Parquet File

Since Camel 4.0

The ParquetAvro Data Format is a Camel Framework’s data format implementation based on parquet-avro library for (de)/serialization purposes. Messages can be unmarshalled to Avro’s GenericRecords or plain Java objects (POJOs). By the help of Camel’s routing engine and data transformations you can then play with them and apply customised formatting and call other Camel Component’s to convert and send messages to upstream systems.

Parquet Data Format Options

The Parquet File dataformat supports 2 options, which are listed below.

Name Default Java Type Description

compressionCodecName

GZIP

String

Compression codec to use when marshalling.

unmarshalType

String

Class to use when (un)marshalling. If omitted, parquet files are converted into Avro’s GenericRecords for unmarshalling and input objects are assumed as GenericRecords for marshalling.

Unmarshal

There are ways to unmarshal parquet files/structures (Usually binary parquet files) where camel DSL allows

In this first example we unmarshal file payload to OutputStream and send it to mock endpoint, then we will be able to get GenericRecord or POJO (it could be a list if that is coming through)

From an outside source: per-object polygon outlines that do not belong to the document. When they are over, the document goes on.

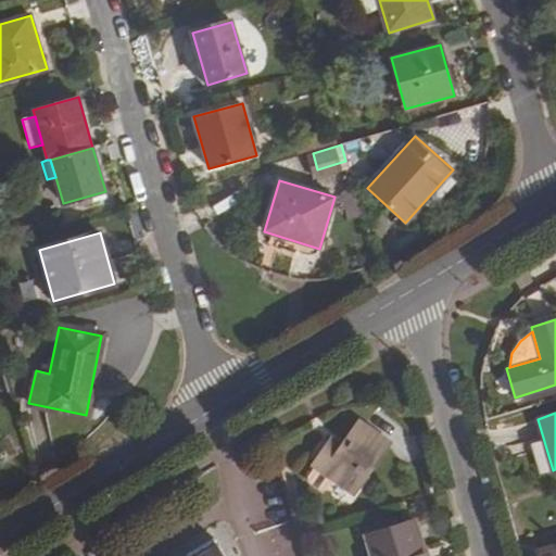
[(390,442),(359,421),(342,447),(331,439),(313,466),(354,495),(390,442)]
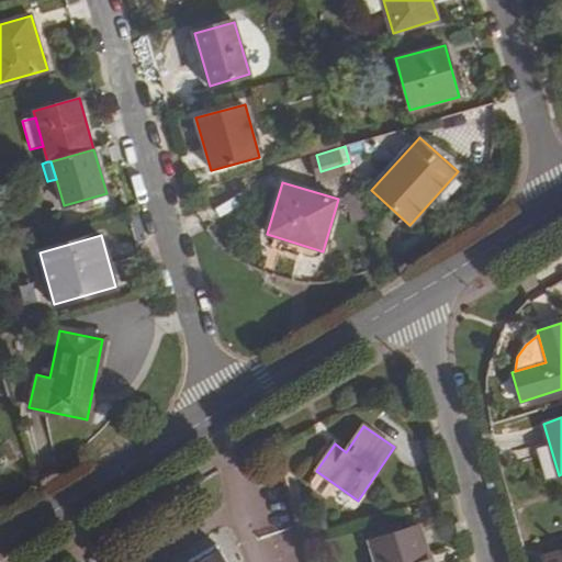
[(0,469),(18,458),(8,441),(0,446),(0,469)]
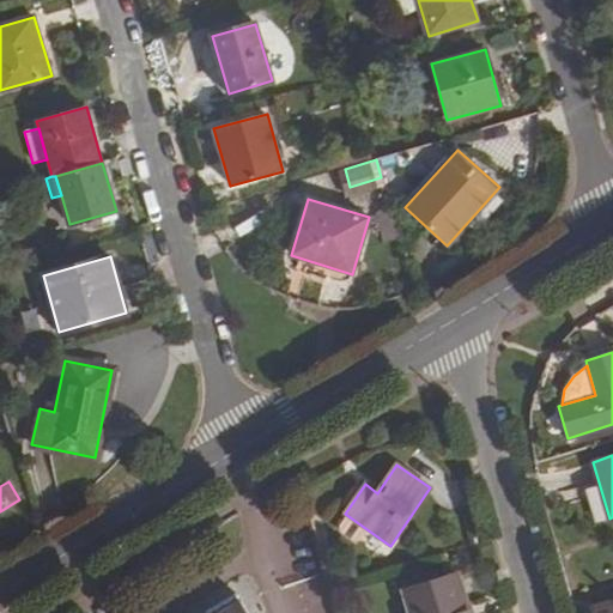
[(332,563),(338,583),(351,578),(344,559),(332,563)]
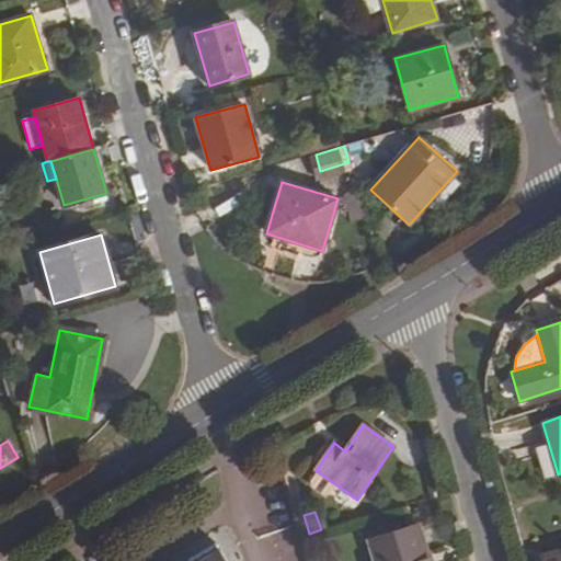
[(374,560),(430,560),(419,524),(368,539),(374,560)]
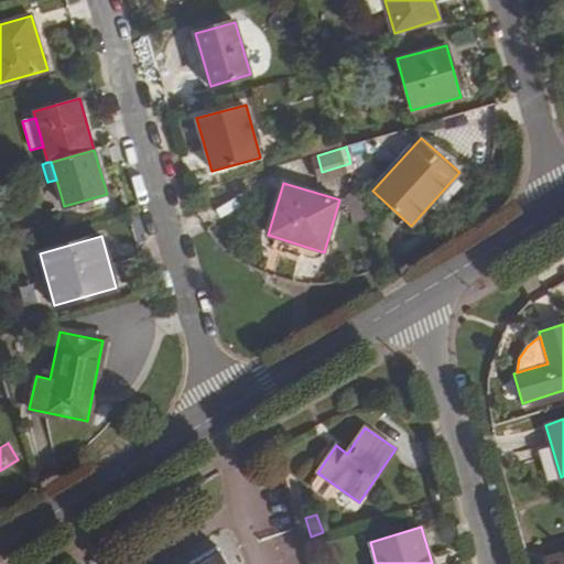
[(264,532),(264,563),(300,563),(300,532),(264,532)]
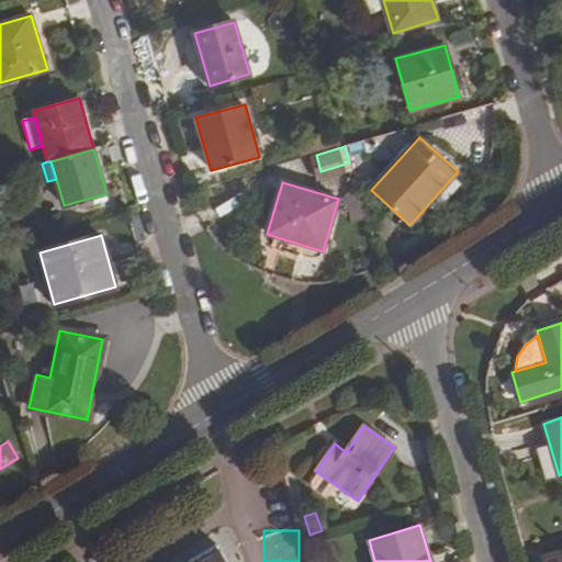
[(226,561),(216,546),(191,561),(226,561)]
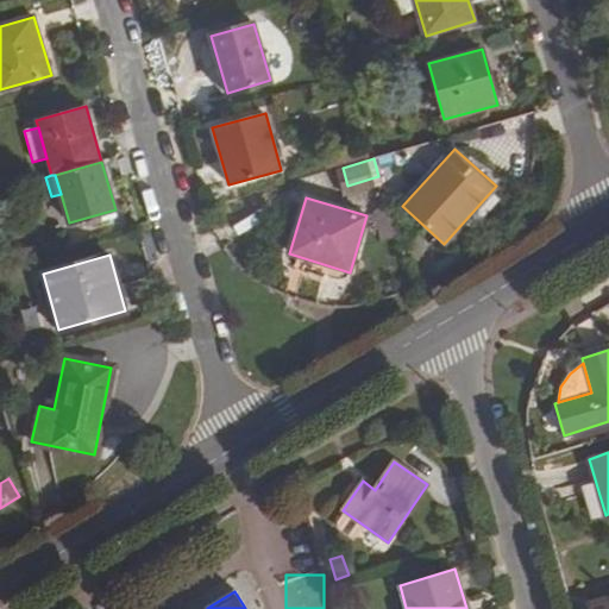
[(588,608),(608,608),(608,598),(586,606),(588,608)]
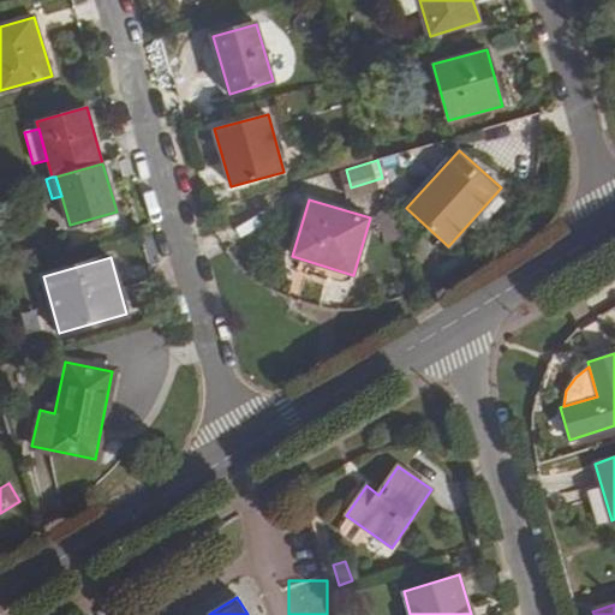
All buildings are outlined.
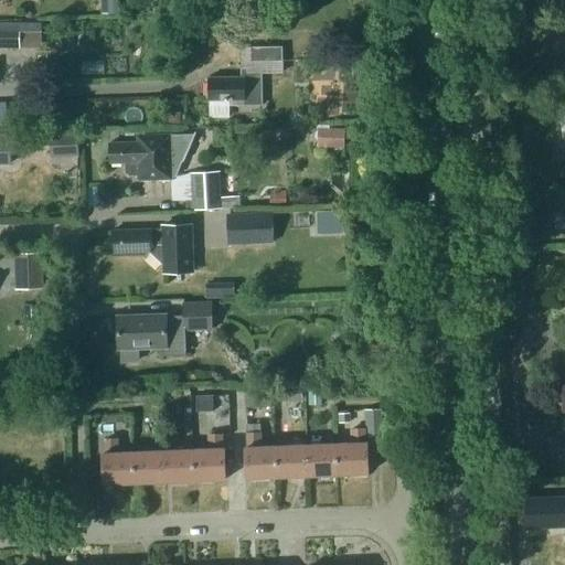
[(100,0),(102,14),(115,13),(114,0),(100,0)]
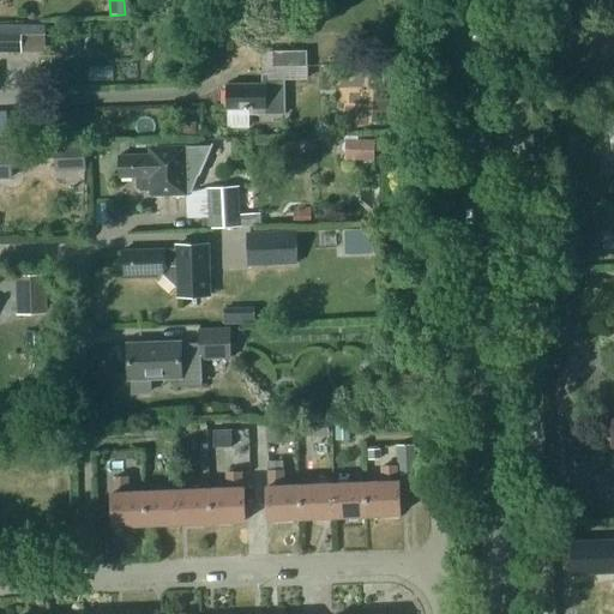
[(22,32),(20,32),(0,31),(0,50),(20,53),(20,52),(22,32)]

from("direct:unmarshal").unmarshal(parquet).to("mock:unmarshal");

Marshal

Marshalling is the reverse process of unmarshalling so when you have your GenericRecord or POJO and marshal it you will get the parquet formatted output stream on your producer endpoint.

from("direct:marshal").marshal(parquet).to("mock:marshal");

Dependencies

To use parquet-avro data format in your camel routes you need to add a dependency on camel-parquet-avro which implements this data format.

If you use Maven you can just add the following to your pom.xml, substituting the version number for the latest & greatest release (see the download page for the latest versions).

<dependency>
  <groupId>org.apache.camel</groupId>
  <artifactId>camel-parquet-avro</artifactId>
  <version>x.x.x</version>
  <!-- use the same version as your Camel core version -->
</dependency>

Spring Boot Auto-Configuration

When using parquetAvro with Spring Boot make sure to use the following Maven dependency to have support for auto configuration:

<dependency>
  <groupId>org.apache.camel.springboot</groupId>
  <artifactId>camel-parquet-avro-starter</artifactId>
  <version>x.x.x</version>
  <!-- use the same version as your Camel core version -->
</dependency>

The component supports 3 options, which are listed below.

Name Description Default Type

camel.dataformat.parquet-avro.compression-codec-name

Compression codec to use when marshalling.

GZIP

String

camel.dataformat.parquet-avro.enabled

Whether to enable auto configuration of the parquetAvro data format. This is enabled by default.

Boolean

camel.dataformat.parquet-avro.unmarshal-type

Class to use when (un)marshalling. If omitted, parquet files are converted into Avro’s GenericRecords for unmarshalling and input objects are assumed as GenericRecords for marshalling.

String